[GIVEN INSTRUCTION A] From the forum thread on running 1000 permutations, extract the passage starting with "On Tue, Feb 4, 2020 at 1:41" and going on through "stringsAsFactors = FALSE)", copying it word for word.

Re: doing 1000 permutations and doing test statistics distribution

Bert Gunter-2
Yes, a clear thinko... Thanks for the correction.

-- Bert

On Tue, Feb 4, 2020 at 1:41 PM Duncan Murdoch <[hidden email]>
wrote:

> On 04/02/2020 4:28 p.m., Ana Marija wrote:
> > I tired your code on this simplified data just for say 10 permutations:
> >
> > dat <- read.table(text = "   code.1 code.2 code.3 code.4
> > 1     82     93     NA     NA
> > 2     15     85     93     NA
> > 3     93     89     NA     NA
> > 4     81     NA     NA     NA",
> >                    header = TRUE, stringsAsFactors = FALSE)
> >
> > dat2=data.matrix(dat)
> >
> >> result<- lapply(seq_len(10), FUN = function(dat2){
> > +     dat2 <- dat2[, sample.int(4)]
> > +     print(colnames(dat2))
> > + } )
> > Error in dat2[, sample.int(4)] : incorrect number of dimensions
>
> Yes, Bert did suggest that, but it's obviously wrong.  The argument to
> FUN is an element of seq_len(10), it's not the full dataset.  Try
>
> result<- lapply(seq_len(10), FUN = function(i){
>       dat <- dat2[, sample.int(4)]
>       print(colnames(dat))
>   } )
>
> Duncan Murdoch
>
> >
> >
> > On Tue, Feb 4, 2020 at 3:10 PM Bert Gunter <[hidden email]>
> wrote:
> >>
> >> I am not going to do your programming for you. If the following doesn't
> suffice, maybe someone else will provide you something that will.
> >>
> >> m = your matrix
> >>
> >> code = your code that uses m
> >>
> >> your list of results <- lapply(seq_len(1000), FUN = function(m){
> >>    m <- m[, sample.int(132)]
> >>   code
> >> } )
> >>
> >> or use an explicit for() loop to populate a list or vector with your
> results.
> >>
> >> Again, if I have misunderstood what you want to do, then clarify, and
> perhaps someone else will help.
> >>
> >> -- Bert
> >>
> >>
> >>
> >> Bert Gunter
> >>
> >> "The trouble with having an open mind is that people keep coming along
> and sticking things into it."
> >> -- Opus (aka Berkeley Breathed in his "Bloom County" comic strip )
> >>
> >>
> >> On Tue, Feb 4, 2020 at 12:41 PM Ana Marija <[hidden email]>
> wrote:
> >>>
> >>> Hi Bert,
> >>>
> >>> thanks for getting back to me. I have to permute those 132 columns
> >>> 1000 times and perform the code given in the previous email.

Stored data
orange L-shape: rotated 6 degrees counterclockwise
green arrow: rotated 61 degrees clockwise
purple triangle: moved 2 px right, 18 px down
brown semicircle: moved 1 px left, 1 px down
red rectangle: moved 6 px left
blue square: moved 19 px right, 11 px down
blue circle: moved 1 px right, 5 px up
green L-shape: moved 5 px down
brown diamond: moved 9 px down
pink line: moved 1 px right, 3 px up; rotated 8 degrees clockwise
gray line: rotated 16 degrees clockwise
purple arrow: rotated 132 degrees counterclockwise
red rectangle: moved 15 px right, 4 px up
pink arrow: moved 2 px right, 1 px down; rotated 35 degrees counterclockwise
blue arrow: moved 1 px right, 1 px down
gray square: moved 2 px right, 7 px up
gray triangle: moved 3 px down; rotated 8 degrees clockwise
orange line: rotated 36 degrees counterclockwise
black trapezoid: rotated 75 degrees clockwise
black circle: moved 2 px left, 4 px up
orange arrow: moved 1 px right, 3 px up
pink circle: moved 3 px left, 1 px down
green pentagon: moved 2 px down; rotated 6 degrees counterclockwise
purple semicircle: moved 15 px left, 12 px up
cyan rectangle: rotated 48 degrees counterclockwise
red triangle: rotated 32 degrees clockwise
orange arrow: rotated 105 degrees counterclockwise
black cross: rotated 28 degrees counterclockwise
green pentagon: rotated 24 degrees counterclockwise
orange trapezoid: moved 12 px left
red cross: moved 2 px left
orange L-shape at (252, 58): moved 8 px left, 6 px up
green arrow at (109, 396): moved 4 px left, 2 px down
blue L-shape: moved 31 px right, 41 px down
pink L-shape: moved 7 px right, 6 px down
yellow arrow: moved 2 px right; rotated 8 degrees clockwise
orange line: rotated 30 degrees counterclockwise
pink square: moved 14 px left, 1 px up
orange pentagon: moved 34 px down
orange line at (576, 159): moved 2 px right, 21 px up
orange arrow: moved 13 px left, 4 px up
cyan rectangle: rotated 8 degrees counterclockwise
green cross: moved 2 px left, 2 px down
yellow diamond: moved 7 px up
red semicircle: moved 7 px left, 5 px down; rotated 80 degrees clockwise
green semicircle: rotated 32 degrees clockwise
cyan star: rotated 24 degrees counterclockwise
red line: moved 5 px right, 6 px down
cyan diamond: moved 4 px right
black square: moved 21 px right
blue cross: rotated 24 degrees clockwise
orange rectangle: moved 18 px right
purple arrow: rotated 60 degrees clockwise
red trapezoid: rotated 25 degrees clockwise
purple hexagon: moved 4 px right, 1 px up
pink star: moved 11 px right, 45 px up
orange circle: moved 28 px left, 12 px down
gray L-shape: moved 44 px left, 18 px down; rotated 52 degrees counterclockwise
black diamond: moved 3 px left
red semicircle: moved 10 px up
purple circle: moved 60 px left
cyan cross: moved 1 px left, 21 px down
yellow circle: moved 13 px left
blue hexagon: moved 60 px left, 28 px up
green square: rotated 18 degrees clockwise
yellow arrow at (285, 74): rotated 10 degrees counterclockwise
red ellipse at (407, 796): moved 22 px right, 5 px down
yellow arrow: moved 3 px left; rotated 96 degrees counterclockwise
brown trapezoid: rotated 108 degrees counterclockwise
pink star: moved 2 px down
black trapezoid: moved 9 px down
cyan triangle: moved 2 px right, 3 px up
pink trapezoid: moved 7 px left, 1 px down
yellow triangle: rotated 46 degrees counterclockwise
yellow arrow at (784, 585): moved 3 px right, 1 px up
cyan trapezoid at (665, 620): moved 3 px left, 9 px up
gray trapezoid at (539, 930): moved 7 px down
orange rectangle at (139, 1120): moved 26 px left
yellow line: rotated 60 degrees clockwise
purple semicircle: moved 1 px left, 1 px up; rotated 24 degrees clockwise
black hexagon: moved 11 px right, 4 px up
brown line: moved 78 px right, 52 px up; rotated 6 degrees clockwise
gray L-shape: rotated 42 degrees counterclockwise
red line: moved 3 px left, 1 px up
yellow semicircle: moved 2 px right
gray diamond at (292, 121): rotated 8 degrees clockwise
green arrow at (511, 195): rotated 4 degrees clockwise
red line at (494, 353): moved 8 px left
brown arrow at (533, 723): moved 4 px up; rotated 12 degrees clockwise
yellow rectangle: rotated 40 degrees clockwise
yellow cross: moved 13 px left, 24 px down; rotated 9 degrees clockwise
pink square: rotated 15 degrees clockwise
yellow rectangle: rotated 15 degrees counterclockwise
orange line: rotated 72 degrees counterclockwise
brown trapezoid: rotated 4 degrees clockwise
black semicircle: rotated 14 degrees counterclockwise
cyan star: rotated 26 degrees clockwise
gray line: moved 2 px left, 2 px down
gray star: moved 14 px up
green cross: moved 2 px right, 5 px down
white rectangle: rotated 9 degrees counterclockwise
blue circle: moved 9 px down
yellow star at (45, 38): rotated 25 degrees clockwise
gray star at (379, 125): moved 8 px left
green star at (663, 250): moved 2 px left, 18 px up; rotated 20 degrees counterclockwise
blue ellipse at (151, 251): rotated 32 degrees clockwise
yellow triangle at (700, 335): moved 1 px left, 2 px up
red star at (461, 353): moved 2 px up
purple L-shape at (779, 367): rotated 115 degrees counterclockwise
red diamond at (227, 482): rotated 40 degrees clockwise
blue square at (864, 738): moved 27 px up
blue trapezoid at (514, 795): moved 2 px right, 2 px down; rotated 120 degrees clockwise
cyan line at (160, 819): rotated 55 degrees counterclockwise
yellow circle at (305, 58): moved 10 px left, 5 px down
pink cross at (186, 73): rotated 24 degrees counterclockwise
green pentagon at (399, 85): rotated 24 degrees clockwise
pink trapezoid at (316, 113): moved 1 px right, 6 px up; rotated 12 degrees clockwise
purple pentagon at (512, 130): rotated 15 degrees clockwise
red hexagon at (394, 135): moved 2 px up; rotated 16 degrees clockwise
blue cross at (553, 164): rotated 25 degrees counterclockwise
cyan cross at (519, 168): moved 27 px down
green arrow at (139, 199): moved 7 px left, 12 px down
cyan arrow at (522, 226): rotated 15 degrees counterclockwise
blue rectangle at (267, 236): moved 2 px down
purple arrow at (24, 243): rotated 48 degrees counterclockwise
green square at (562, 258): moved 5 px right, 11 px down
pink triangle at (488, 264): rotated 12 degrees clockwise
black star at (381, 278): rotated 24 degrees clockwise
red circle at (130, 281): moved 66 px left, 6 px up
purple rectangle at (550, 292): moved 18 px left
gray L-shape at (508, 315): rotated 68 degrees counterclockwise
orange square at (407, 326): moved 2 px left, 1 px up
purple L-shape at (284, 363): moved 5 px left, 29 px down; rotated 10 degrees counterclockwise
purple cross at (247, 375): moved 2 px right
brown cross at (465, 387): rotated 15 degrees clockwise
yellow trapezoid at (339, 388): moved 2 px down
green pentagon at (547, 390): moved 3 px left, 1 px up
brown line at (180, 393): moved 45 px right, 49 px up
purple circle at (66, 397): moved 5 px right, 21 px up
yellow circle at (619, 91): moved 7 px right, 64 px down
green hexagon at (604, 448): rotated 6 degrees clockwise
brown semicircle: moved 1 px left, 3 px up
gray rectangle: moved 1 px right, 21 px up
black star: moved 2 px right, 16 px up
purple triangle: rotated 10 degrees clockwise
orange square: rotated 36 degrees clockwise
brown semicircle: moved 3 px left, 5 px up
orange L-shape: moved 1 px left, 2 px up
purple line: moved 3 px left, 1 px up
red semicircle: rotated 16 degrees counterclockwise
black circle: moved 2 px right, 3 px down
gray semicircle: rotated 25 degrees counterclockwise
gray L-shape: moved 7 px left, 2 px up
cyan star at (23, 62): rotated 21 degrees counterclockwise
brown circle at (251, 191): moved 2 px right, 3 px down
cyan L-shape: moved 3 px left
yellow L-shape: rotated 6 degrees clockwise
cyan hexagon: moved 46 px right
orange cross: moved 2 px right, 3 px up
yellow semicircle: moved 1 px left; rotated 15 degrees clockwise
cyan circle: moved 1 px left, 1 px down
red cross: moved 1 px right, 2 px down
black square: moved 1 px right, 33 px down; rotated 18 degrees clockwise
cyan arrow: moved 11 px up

[GIVEN INSTRUCTION B] Copy the shape motion listing verbatim, starting with its first line and going on through the line with "purple semicircle: moved 15 px left, 12 px up".

[EXERCISE RESPONSE A]
On Tue, Feb 4, 2020 at 1:41 PM Duncan Murdoch <[hidden email]>
wrote:

> On 04/02/2020 4:28 p.m., Ana Marija wrote:
> > I tired your code on this simplified data just for say 10 permutations:
> >
> > dat <- read.table(text = "   code.1 code.2 code.3 code.4
> > 1     82     93     NA     NA
> > 2     15     85     93     NA
> > 3     93     89     NA     NA
> > 4     81     NA     NA     NA",
> >                    header = TRUE, stringsAsFactors = FALSE)

[EXERCISE RESPONSE B]
orange L-shape: rotated 6 degrees counterclockwise
green arrow: rotated 61 degrees clockwise
purple triangle: moved 2 px right, 18 px down
brown semicircle: moved 1 px left, 1 px down
red rectangle: moved 6 px left
blue square: moved 19 px right, 11 px down
blue circle: moved 1 px right, 5 px up
green L-shape: moved 5 px down
brown diamond: moved 9 px down
pink line: moved 1 px right, 3 px up; rotated 8 degrees clockwise
gray line: rotated 16 degrees clockwise
purple arrow: rotated 132 degrees counterclockwise
red rectangle: moved 15 px right, 4 px up
pink arrow: moved 2 px right, 1 px down; rotated 35 degrees counterclockwise
blue arrow: moved 1 px right, 1 px down
gray square: moved 2 px right, 7 px up
gray triangle: moved 3 px down; rotated 8 degrees clockwise
orange line: rotated 36 degrees counterclockwise
black trapezoid: rotated 75 degrees clockwise
black circle: moved 2 px left, 4 px up
orange arrow: moved 1 px right, 3 px up
pink circle: moved 3 px left, 1 px down
green pentagon: moved 2 px down; rotated 6 degrees counterclockwise
purple semicircle: moved 15 px left, 12 px up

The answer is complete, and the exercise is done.